_Action item:_ Check every line of the records below for the string "Mengukuhkan", then report only how many lines have it.

*** Data for this task ***

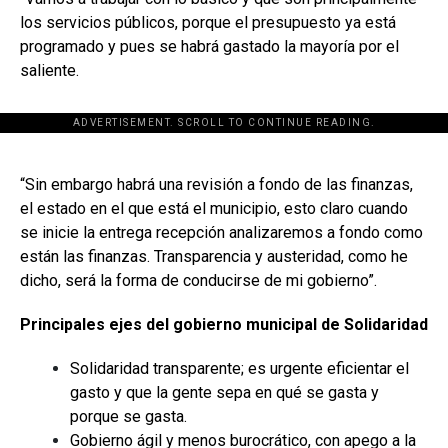
los servicios públicos, porque el presupuesto ya está
programado y pues se habrá gastado la mayoría por el
saliente.
ADVERTISEMENT. SCROLL TO CONTINUE READING.
[adsforwp id="243463"]
“Sin embargo habrá una revisión a fondo de las finanzas,
el estado en el que está el municipio, esto claro cuando
se inicie la entrega recepción analizaremos a fondo como
están las finanzas. Transparencia y austeridad, como he
dicho, será la forma de conducirse de mi gobierno”.
Principales ejes del gobierno municipal
de Solidaridad
Solidaridad transparente; es urgente eficientar el
gasto y que la gente sepa en qué se gasta y
porque se gasta.
Gobierno ágil y menos burocrático, con apego a la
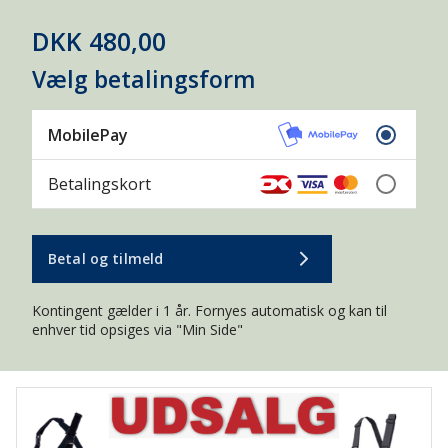
MESSE
NATUROPLEVELSER
PREMIERE
DKK 480,00
Vælg betalingsform
PRESSEMEDDELELSER
REJSE
SMOLTVAGT
TURISME
MobilePay
VAND OG NATUR
Betalingskort
ADGANGSFORHOLD
AKVAKULTUR
BÆVER
DAGKORT
DE GLEMTE SØER
Betal og tilmeld
ELFISKERI
ENTOMOLOGI
Kontingent gælder i 1 år. Fornyes automatisk og kan til
FISKEBESTANDE
FISKEBIOLOGI
enhver tid opsiges via "Min Side"
FISKEPASSAGE
FISKEPLEJE
FISKERIKONTROL
FISKESYGDOMME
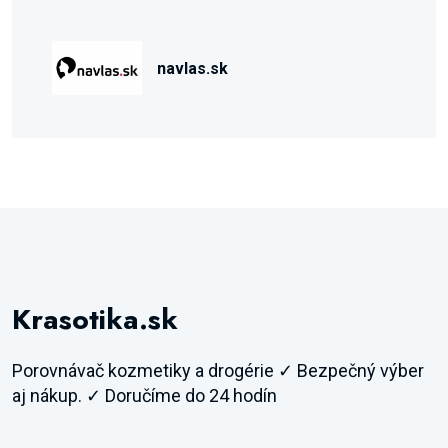
navlas.sk
Krasotika.sk
Porovnávač kozmetiky a drogérie ✓ Bezpečný výber
aj nákup. ✓ Doručíme do 24 hodín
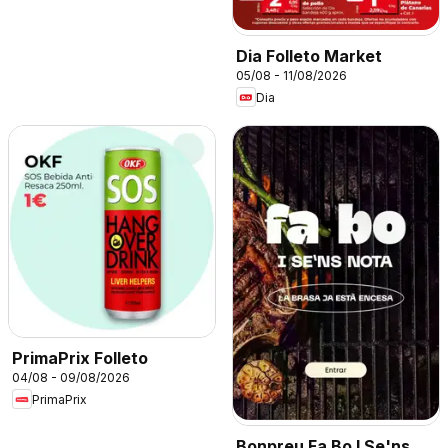
Dia Folleto Market
05/08 - 11/08/2026
Dia
PrimaPrix Folleto
04/08 - 09/08/2026
PrimaPrix
Bonpreu Fa Bo I Se'ns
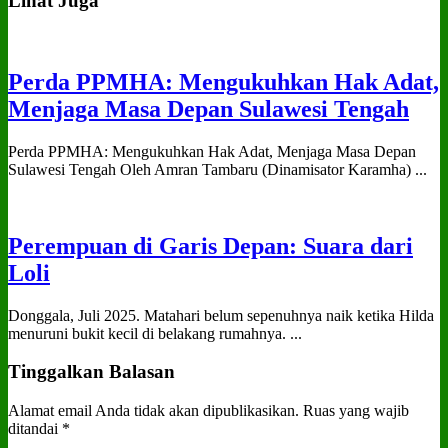
Lihat Juga
Perda PPMHA: Mengukuhkan Hak Adat,
Menjaga Masa Depan Sulawesi Tengah
Perda PPMHA: Mengukuhkan Hak Adat, Menjaga Masa Depan
Sulawesi Tengah Oleh Amran Tambaru (Dinamisator Karamha) ...
Perempuan di Garis Depan: Suara dari
Loli
Donggala, Juli 2025. Matahari belum sepenuhnya naik ketika Hilda
menuruni bukit kecil di belakang rumahnya. ...
Tinggalkan Balasan
Alamat email Anda tidak akan dipublikasikan.
Ruas yang wajib
ditandai
*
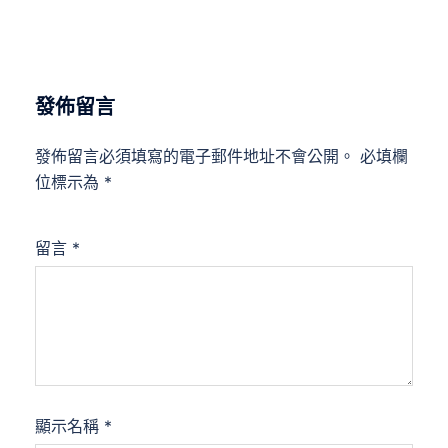
發佈留言
發佈留言必須填寫的電子郵件地址不會公開。
必填欄
位標示為
*
留言
*
顯示名稱
*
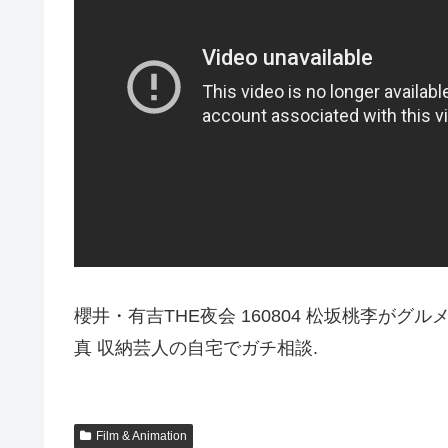
櫻井・有吉THE夜会 160804 松坂桃李が
真 収納芸人の自宅でガチ相談.
Film & Animation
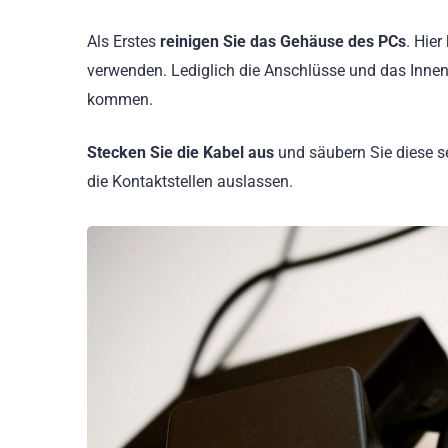
Als Erstes
reinigen Sie das Gehäuse des PCs
. Hie
verwenden. Lediglich die Anschlüsse und das Innenl
kommen.
Stecken Sie die Kabel aus
und säubern Sie diese se
die Kontaktstellen auslassen.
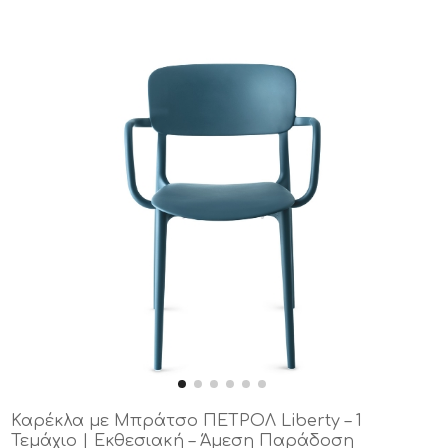
Καρέκλα με Μπράτσο ΠΕΤΡΟΛ Liberty – 1
Τεμάχιο | Εκθεσιακή – Άμεση Παράδοση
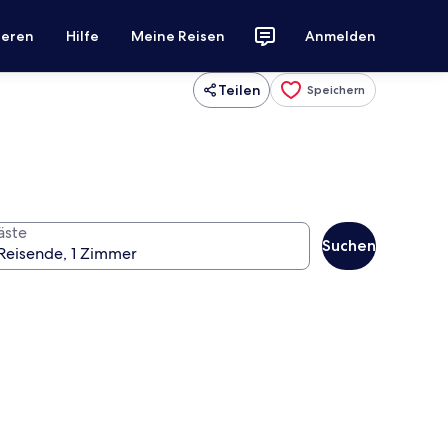
ieren
Hilfe
Meine Reisen
Anmelden
Teilen
Speichern
äste
Suchen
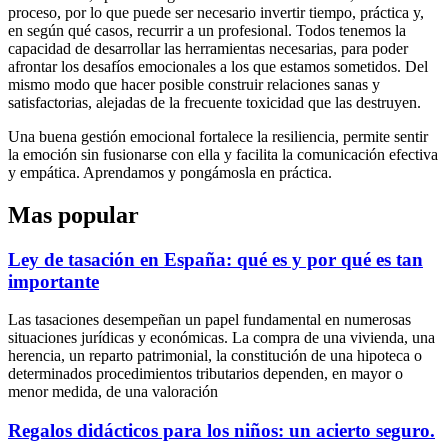
proceso, por lo que puede ser necesario invertir tiempo, práctica y,
en según qué casos, recurrir a un profesional. Todos tenemos la
capacidad de desarrollar las herramientas necesarias, para poder
afrontar los desafíos emocionales a los que estamos sometidos. Del
mismo modo que hacer posible construir relaciones sanas y
satisfactorias, alejadas de la frecuente toxicidad que las destruyen.
Una buena gestión emocional fortalece la resiliencia, permite sentir
la emoción sin fusionarse con ella y facilita la comunicación efectiva
y empática. Aprendamos y pongámosla en práctica.
Mas popular
Ley de tasación en España: qué es y por qué es tan
importante
Las tasaciones desempeñan un papel fundamental en numerosas
situaciones jurídicas y económicas. La compra de una vivienda, una
herencia, un reparto patrimonial, la constitución de una hipoteca o
determinados procedimientos tributarios dependen, en mayor o
menor medida, de una valoración
Regalos didácticos para los niños: un acierto seguro.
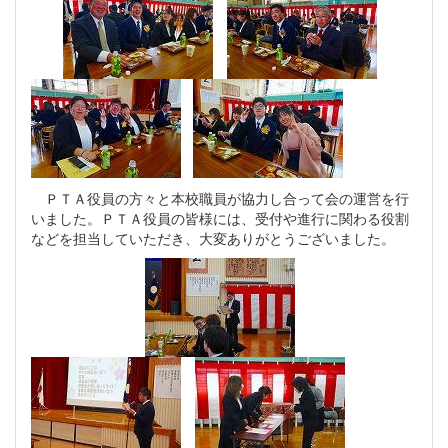
ＰＴＡ役員の方々と本校職員が協力し合って会の運営を行
いました。ＰＴＡ役員の皆様には、受付や進行に関わる役割
などを担当していただき、大変ありがとうございました。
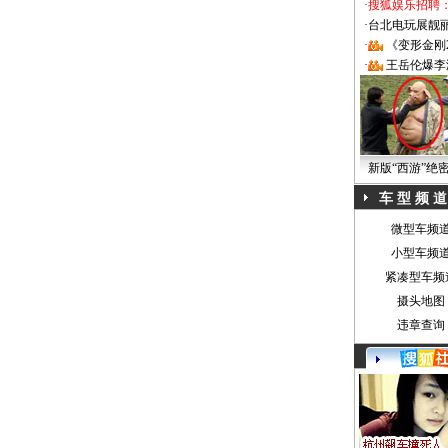
·
搜狐娱乐招聘
·
台北电玩展靓丽Sh
·
《变形金刚
·
王岳伦爆李
新版“西游”绝
车 型 频 道
微型车频
小型车频
紧凑型车频
摄头地图
违章查询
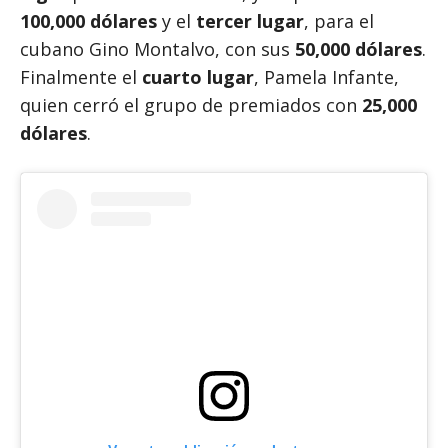
100,000 dólares
y el
tercer lugar
, para el
cubano Gino Montalvo, con sus
50,000 dólares
.
Finalmente el
cuarto lugar
, Pamela Infante,
quien cerró el grupo de premiados con
25,000
dólares
.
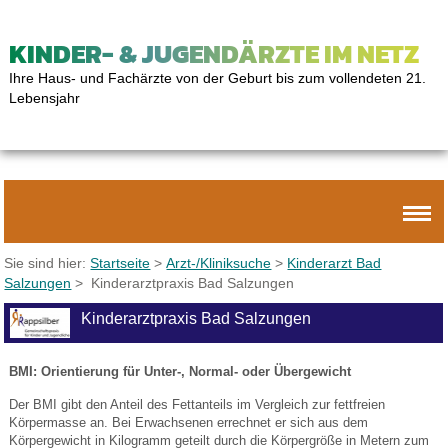
KINDER- & JUGENDÄRZTE IM NETZ
Ihre Haus- und Fachärzte von der Geburt bis zum vollendeten 21.
Lebensjahr
Sie sind hier:
Startseite
>
Arzt-/Kliniksuche
>
Kinderarzt Bad
Salzungen
> Kinderarztpraxis Bad Salzungen
Kinderarztpraxis Bad Salzungen
BMI: Orientierung für Unter-, Normal- oder Übergewicht
Der BMI gibt den Anteil des Fettanteils im Vergleich zur fettfreien
Körpermasse an. Bei Erwachsenen errechnet er sich aus dem
Körpergewicht in Kilogramm geteilt durch die Körpergröße in Metern zum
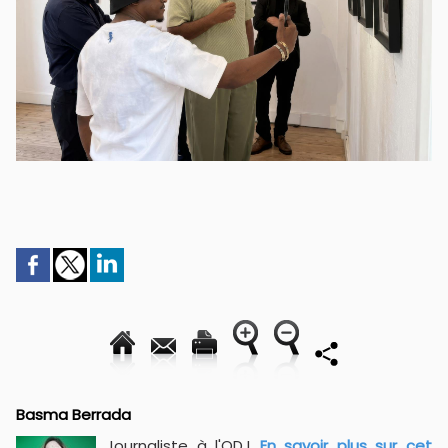
Basma Berrada
Journaliste à l'ODJ
En savoir plus sur cet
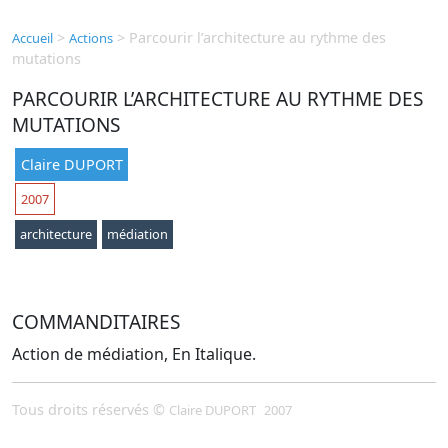
>
>
Parcourir l’architecture au rythme des
Accueil
Actions
mutations
PARCOURIR L’ARCHITECTURE AU RYTHME DES
MUTATIONS
Claire DUPORT
2007
architecture
médiation
COMMANDITAIRES
Action de médiation, En Italique.
Tous droits réservés ©
Claire DUPORT
2007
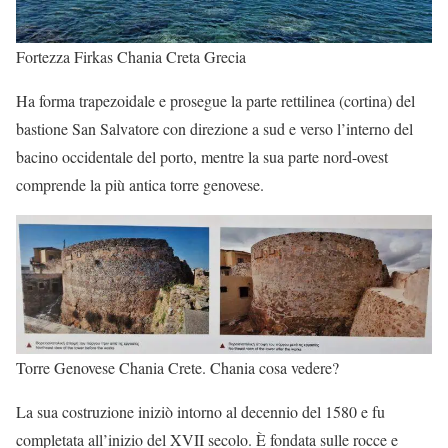
Fortezza Firkas Chania Creta Grecia
Ha forma trapezoidale e prosegue la parte rettilinea (cortina) del
bastione San Salvatore con direzione a sud e verso l’interno del
bacino occidentale del porto, mentre la sua parte nord-ovest
comprende la più antica torre genovese.
Torre Genovese Chania Crete. Chania cosa vedere?
La sua costruzione iniziò intorno al decennio del 1580 e fu
completata all’inizio del XVII secolo. È fondata sulle rocce e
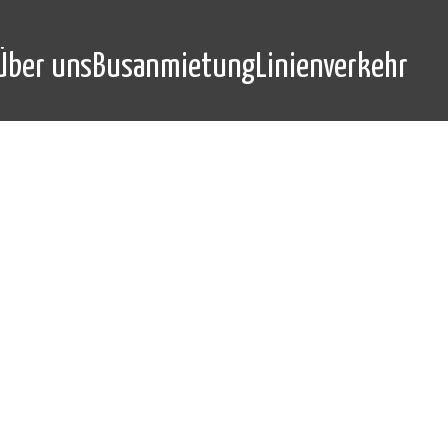
Über uns
Busanmietung
Linienverkehr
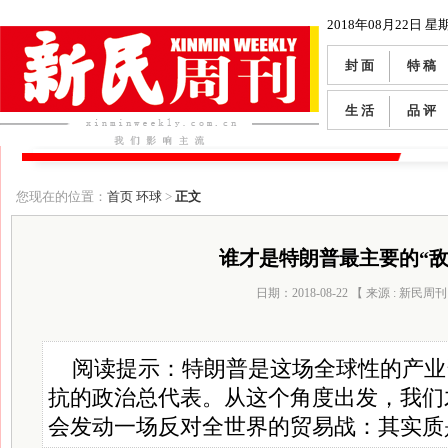
2018年08月22日 星
封 面
特 稿
生 活
品 评
您现在的位置：
首页
环球
>
正文
谁才是特朗普最主要的“敌
日期：2018-08-22 【 来源 : 新民周刊
阅读提示：特朗普是这场全球性的产业
抗的政治总代表。从这个角度出发，我们
会发动一场反对全世界的贸易战：其实质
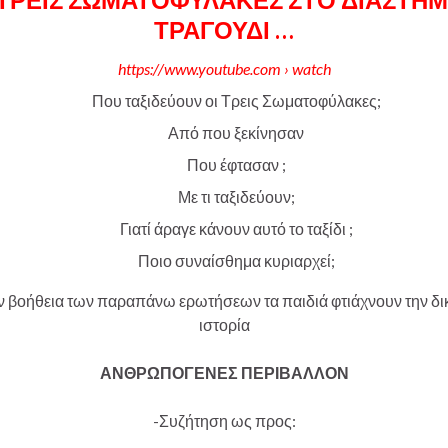
ΤΡΑΓΟΥΔΙ …
https://www.youtube.com › watch
Που ταξιδεύουν οι Τρεις Σωματοφύλακες;
Από που ξεκίνησαν
Που έφτασαν ;
Με τι ταξιδεύουν;
Γιατί άραγε κάνουν αυτό το ταξίδι ;
Ποιο συναίσθημα κυριαρχεί;
ν βοήθεια των παραπάνω ερωτήσεων τα παιδιά φτιάχνουν την δι
ιστορία
ΑΝΘΡΩΠΟΓΕΝΕΣ ΠΕΡΙΒΑΛΛΟΝ
-Συζήτηση ως προς:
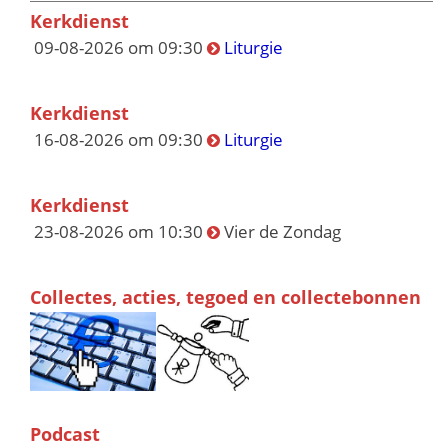
Kerkdienst
09-08-2026 om 09:30
Liturgie
Kerkdienst
16-08-2026 om 09:30
Liturgie
Kerkdienst
23-08-2026 om 10:30
Vier de Zondag
Collectes, acties, tegoed en collectebonnen
Podcast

***

_Result of this task:_ 2